__Text provided__:
:::

Reborn as a Restaurant, a Berlin Building Overcomes its Dark History

© Stefan Korte

Jüdische Mädchenschule, or Jewish girls' school, was built in Berlin in 1930 by architect Alexander Beer. By 1942, when the Nazis turned it into a military hospital, most of the students who once roamed its halls had been deported; Beer died at the Theresienstadt concentration camp in 1944. In 2009, the building was given to the Conference on Jewish Material Claims Against Germany; Berlin's Jewish community is in charge of its use. Today, the Jüdische Mädchenschule is once again a lively place, now home to Pauly-Saal, a restaurant.

The old school's gymnasium is now a fancy dining room, where diners are served delicious meals, partly prepared with produce grown in the restaurant's garden, according to a review by Cool Hunting. There's nothing especially "green" about Pauly-Saal, except for the most important thing.

:::

__Data supplied__:
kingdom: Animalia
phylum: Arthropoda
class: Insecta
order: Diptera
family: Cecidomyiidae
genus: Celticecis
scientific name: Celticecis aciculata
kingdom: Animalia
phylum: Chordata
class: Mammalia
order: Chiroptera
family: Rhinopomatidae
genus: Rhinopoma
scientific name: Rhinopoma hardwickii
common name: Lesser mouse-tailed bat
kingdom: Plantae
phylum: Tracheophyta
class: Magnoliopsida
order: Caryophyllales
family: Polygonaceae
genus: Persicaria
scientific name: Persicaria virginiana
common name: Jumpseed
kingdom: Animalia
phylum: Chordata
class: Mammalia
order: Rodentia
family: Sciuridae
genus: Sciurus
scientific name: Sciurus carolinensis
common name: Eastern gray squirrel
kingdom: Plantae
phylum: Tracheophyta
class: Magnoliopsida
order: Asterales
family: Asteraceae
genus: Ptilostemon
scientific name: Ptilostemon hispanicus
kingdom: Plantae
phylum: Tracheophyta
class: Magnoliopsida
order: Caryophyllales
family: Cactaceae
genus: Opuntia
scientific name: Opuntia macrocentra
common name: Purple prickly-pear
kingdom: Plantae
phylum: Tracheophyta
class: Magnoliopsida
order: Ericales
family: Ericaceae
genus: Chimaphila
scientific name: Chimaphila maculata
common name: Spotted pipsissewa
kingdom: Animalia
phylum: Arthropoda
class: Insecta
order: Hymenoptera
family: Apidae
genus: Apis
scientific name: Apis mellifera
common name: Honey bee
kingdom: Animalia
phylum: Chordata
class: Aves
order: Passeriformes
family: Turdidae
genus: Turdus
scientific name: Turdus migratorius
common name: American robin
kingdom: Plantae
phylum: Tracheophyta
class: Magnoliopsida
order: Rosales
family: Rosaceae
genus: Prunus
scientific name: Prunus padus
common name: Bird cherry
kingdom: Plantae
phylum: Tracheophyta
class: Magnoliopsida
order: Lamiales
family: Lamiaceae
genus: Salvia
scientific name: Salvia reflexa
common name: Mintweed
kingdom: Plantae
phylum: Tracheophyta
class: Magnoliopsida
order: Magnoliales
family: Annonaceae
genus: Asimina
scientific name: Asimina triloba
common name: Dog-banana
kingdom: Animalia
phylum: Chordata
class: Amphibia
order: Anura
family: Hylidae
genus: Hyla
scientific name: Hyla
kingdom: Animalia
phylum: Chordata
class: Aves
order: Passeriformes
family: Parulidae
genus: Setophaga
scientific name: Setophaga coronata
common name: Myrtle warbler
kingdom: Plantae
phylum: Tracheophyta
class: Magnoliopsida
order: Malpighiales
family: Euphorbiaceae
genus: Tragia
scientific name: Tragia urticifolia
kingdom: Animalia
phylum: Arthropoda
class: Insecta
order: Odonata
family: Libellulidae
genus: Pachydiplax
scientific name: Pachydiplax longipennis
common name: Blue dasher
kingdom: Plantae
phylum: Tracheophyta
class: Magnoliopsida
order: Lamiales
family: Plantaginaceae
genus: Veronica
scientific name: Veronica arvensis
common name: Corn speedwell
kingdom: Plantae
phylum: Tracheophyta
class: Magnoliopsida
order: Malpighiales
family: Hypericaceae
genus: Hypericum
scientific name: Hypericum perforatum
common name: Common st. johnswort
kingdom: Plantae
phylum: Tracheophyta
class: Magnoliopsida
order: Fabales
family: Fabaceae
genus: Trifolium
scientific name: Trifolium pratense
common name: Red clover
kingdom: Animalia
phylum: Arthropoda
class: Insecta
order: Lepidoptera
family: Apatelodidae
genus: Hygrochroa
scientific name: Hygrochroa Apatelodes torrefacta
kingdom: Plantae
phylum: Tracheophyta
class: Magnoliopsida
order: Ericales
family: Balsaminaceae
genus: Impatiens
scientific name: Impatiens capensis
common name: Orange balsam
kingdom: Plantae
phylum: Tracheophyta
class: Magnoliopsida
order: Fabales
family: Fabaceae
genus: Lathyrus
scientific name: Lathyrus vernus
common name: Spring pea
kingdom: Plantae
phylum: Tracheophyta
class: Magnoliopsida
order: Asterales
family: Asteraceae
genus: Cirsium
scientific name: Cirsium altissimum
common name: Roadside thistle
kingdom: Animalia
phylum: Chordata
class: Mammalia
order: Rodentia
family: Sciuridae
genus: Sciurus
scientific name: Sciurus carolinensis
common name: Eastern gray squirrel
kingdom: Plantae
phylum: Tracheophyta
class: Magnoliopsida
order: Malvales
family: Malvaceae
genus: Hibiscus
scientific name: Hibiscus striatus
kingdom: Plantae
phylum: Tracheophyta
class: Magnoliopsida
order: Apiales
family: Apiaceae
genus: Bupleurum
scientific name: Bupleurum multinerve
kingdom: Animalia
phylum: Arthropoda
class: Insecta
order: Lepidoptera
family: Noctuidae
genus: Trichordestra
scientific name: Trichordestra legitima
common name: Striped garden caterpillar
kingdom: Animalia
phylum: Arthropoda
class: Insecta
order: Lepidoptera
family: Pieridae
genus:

:::

__Required tasks__:
- 1) Using the article about the former Jewish girls' school in Berlin, decide whether each statement agrees with it. Answer yes or no for each, and quote the words of the article that settle it.
(a) Architect Alexander Beer built the school in 1930.
(b) The Nazis converted the building into a military hospital in 1944.
(c) The restaurant's dining room occupies what was once the school's gymnasium.
- 2) Extend the article about the former Jewish girls' school in Berlin with a few more sentences, beginning right after its final sentence.

__Answers by item__:
- 1)
(a) Yes: "was built in Berlin in 1930 by architect Alexander Beer"
(b) No: "By 1942, when the Nazis turned it into a military hospital"
(c) Yes: "The old school's gymnasium is now a fancy dining room"

- 2)
© Stefan Korte

We've noted over and over that "the greenest brick is the one already in the wall" (and now we have cold hard proof). Following that mantra, the renovated building (which also houses a deli and art galleries) saved more energy and materials than any highfalutin, LEED-certified structure built in the last few years.

Truly green buildings are built to last; they change functions. They are resilient, not just sustainable. Whether or not it can ease painful and dark memories, the new life given to this Berlin school is good for the planet and people, too.